There are different ideas what MVC means and where to put code. There is in my opionion an old view that describes that your main logic should be in the Controller, and your model should be thin, merely a way to access your data.
A newer idea is that your model should contain all your business logic and should be fat. That's why this approach is called fat model. Your Controller is the layer that communicates with your user and updates the view accordingly.
Let's describe it more general.
View
Contains everything for your View. In your example it's Swing. In more general you could say, its how your program represents data.
Model
All your business logic goes in here.
Controller
So what does the controller?
To better understand where to put code, you should make a thought experiment. This also makes it clearer, what the Controller does.
The thought experiment is simple. You not only want to create a desktop application for your buisness, you also want to create, let's say a Web Fronted and a CLI Tool. The goal is to achieve maximum code reuse.
The model in this experiment is a library that can be reused in your different applications. Let's say you want the typical CRUD operations for a Person. Then your model contains all those operations in a high-level idea to support it. Like
model.createPerson(...)
model.fetchPersonById(...)
model.searchPersons(...)
model.updatePerson(...)
model.deletePersonById(...)
It should not just be something like a database connection, that you query in your controller. And sure, you also add all other kind of functions that you need for your application.
The controller is just dump. It only determines what a user wants to do and then delegates it to the right model method/function.
You can think of the Controller as the thing, that communicates with the user. It handles whatever the user typed in, clicked in the UI, and so on.
Let's say you write a CLI program. Then your view would be some code that turns your model result into formated text for the user or turns it into something like JSON, CVS, whatever ...
The controller would be what parses the input or the command line arguments. Then call the model to do your thing, and then printing the result back to the user. Tell him the operation was completed, etc.
In a web application. The View is whatever you use to create your HTML.
The Controller would be something that maps a specific URL to a logic. For example that the url "/user/delete/id/1204" deletes the user with the id "1204" from your database.
In every of those examples. The model contains the logic of connecting to the database. Abstracting away your database. The model is not just data. Its what all your domain is about. And providing all the functionality you need in your application.

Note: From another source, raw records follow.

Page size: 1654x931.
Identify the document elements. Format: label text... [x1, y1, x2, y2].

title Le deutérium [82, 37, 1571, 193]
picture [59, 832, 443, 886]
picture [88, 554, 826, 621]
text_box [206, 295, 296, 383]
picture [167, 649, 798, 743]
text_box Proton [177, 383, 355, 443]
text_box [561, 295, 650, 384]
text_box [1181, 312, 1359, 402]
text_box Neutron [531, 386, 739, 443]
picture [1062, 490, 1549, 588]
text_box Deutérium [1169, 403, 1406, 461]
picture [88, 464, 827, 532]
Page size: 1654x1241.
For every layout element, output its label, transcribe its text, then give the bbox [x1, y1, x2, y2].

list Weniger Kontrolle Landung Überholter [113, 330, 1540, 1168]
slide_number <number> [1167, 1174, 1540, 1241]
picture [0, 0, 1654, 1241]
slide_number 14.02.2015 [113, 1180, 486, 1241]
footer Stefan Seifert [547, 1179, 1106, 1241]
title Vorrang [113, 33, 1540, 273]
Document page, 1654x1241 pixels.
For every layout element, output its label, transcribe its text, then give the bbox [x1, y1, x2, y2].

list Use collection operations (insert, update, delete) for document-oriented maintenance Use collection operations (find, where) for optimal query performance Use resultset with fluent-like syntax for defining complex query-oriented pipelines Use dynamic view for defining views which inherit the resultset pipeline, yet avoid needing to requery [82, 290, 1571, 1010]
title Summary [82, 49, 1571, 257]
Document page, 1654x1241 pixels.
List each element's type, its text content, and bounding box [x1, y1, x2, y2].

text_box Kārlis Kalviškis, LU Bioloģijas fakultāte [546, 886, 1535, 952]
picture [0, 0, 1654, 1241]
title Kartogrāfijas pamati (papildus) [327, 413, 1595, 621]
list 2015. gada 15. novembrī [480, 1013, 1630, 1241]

In every application there should be a simple line like
model.deleteUser(id)
that deletes the user. However it works. Back to your questions.
Should the Model contain a selectedPerson? The answer is no. Because in a model, there is no such thing as selection. Selection is what the view does. Not the model.
Your UI application can select something. But not the model.
If you want a different UI Element that somehow needs to know what the selected user is. Then yes. Also your new UI Element should watch on changes on the selection e.g. watch your Swing elements for changes. You also can create a selectedPerson property. But it should be part of the controller, never of the model.
But in my experience, you should fetch data directly. In my opinion there is no point in providing something like selectedPerson. Technically it is just a cache, that can be invalidated, and causes problems. If you want to know what is selected, then ask directly.
If it is much code to do this, then create a helper function/method that returns the selected User, but don't save it somewehere.
Summary
So in my opinion. Think of the model as a library that you can re-use in different applications.
For example, if i would write a command-line tool that i can call like: myapp --delete-user --id 1204
then something like selectedPerson makes no sense at all in a model, because there is no such thing as selection in a CLI. This makes it obvious that selection is from the view, not from the model.
If you want to search, then your model should also not contain a search text field. Provide something like
let results = model.search(searchPattern)
Your search method does all kind of searching and gives you a result, that you then can use to fill your UI. In a CLI you would turn the result into text and so on.